At a news conference held yesterday at the Smithsonian Institution’s National Museum of American History, the mint revealed the District of Columbia quarter, which features famous DC resident, Duke Ellington.
After releasing the final state quarter in November, the U.S. mint is now in the process of issuing six new quarter designs, one to honor the District of Columbia and five to honor U.S.territories. At a news conference held yesterday at the Smithsonian Institution’s National Museum of American History, the mint revealed the District of Columbia quarter, which features famous DC resident, Duke Ellington.
Ellington, born in DC in 1899, is famous for his role in the swing era of jazz. An original composer of over 3,000 songs including “Satin Doll,” “Perdido,” “Don’t Get Around Much Any More,” “Take the A Train” and “It Don’t Mean a Thing If It Ain’t Got That Swing,” Ellington won thirteen Grammy Awards and a Pulitzer Prize during his extensive musical career.

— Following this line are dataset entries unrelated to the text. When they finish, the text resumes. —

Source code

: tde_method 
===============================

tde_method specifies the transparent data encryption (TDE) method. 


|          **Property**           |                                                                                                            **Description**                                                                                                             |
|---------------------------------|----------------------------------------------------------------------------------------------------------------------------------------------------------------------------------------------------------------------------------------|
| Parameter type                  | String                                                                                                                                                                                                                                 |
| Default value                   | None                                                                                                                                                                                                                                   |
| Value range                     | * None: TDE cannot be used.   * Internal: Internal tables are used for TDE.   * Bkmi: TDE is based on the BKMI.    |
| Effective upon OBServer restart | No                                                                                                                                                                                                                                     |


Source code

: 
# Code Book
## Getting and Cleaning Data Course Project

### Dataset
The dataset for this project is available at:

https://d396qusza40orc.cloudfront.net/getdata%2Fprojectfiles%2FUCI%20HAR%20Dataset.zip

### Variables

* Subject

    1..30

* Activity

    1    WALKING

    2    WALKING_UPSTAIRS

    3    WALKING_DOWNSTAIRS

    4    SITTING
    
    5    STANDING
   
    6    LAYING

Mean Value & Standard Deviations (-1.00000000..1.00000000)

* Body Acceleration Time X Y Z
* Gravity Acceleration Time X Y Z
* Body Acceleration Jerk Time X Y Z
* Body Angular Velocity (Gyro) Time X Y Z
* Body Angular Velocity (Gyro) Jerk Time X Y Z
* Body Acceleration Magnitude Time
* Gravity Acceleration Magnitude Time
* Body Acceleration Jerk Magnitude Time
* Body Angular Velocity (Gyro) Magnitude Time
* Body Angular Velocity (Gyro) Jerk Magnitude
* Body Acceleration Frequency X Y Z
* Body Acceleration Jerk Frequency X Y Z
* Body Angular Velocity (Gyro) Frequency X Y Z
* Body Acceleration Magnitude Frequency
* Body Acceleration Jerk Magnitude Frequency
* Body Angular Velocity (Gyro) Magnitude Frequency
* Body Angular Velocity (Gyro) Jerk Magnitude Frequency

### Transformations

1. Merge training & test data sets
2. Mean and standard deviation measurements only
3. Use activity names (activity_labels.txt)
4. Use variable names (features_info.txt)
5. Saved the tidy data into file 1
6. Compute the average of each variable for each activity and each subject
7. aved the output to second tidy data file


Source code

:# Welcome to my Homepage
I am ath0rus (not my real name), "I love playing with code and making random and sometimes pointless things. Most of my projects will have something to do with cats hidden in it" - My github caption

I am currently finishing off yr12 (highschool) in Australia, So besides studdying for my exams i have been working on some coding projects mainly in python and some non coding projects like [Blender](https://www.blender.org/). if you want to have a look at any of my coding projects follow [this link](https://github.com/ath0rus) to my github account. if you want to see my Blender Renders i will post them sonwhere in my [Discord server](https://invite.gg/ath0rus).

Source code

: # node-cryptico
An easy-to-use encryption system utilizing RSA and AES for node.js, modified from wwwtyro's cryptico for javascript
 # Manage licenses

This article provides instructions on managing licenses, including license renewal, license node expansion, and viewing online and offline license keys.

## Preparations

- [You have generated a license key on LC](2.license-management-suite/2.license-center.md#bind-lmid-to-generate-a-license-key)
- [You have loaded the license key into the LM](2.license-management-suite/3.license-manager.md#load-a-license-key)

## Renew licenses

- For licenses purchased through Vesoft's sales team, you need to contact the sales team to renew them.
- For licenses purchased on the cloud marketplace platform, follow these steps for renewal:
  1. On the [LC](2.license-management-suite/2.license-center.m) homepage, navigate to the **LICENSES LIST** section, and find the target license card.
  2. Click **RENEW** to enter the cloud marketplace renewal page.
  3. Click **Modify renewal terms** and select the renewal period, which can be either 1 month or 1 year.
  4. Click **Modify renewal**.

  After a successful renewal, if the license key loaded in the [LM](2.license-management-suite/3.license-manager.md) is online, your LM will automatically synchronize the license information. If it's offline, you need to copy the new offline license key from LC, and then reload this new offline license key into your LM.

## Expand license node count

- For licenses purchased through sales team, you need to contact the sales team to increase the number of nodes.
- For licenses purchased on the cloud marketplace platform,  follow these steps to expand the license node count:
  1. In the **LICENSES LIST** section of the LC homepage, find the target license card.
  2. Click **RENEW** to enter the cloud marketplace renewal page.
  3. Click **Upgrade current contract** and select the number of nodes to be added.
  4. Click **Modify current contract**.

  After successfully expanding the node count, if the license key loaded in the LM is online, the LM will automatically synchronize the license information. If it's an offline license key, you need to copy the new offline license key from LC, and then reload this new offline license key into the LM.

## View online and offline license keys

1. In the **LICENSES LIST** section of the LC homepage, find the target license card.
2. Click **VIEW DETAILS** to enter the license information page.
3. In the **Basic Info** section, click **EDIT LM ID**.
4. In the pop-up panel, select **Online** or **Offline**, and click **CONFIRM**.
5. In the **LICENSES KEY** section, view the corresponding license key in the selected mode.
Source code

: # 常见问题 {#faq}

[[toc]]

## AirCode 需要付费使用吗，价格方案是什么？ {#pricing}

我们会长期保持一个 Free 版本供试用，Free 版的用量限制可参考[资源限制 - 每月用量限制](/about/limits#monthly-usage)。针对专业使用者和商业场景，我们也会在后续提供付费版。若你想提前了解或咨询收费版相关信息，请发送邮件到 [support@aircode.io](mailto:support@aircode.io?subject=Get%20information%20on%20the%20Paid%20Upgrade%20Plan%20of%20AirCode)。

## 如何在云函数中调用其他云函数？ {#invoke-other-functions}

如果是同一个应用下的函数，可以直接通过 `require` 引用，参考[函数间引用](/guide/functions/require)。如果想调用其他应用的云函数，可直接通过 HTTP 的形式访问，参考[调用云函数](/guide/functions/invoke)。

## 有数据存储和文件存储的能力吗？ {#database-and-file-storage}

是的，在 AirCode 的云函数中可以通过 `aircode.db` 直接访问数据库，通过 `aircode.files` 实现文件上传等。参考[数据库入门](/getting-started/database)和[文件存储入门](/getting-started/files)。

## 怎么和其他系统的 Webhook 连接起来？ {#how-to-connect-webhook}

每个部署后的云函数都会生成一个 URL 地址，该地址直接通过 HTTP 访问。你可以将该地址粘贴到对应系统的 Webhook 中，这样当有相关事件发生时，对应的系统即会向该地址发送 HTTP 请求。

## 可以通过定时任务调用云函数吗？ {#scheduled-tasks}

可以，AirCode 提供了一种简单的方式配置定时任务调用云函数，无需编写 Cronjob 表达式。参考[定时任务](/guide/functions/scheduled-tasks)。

District residents voted for the DC quarter design, selecting Ellington instead of the other offered choices of Frederick Douglass and Benjamin Banneker. Ellington’s appearance marks the first time that an African-American has appeared by himself on a circulating US coin. Situated below the composer’s picture, positioned in front of a piano, is the district’s motto “Justice for all.” Residents actually voted for the phrase “taxation without representation,” but the mint rejected the selection for fear of stirring controversy.
Already in circulation since January 26, U.S. mint director Ed Moy noted, “When Americans look at this coin, they will remember the man and his art, as well as the place where both were born and nurtured — the District of Columbia.”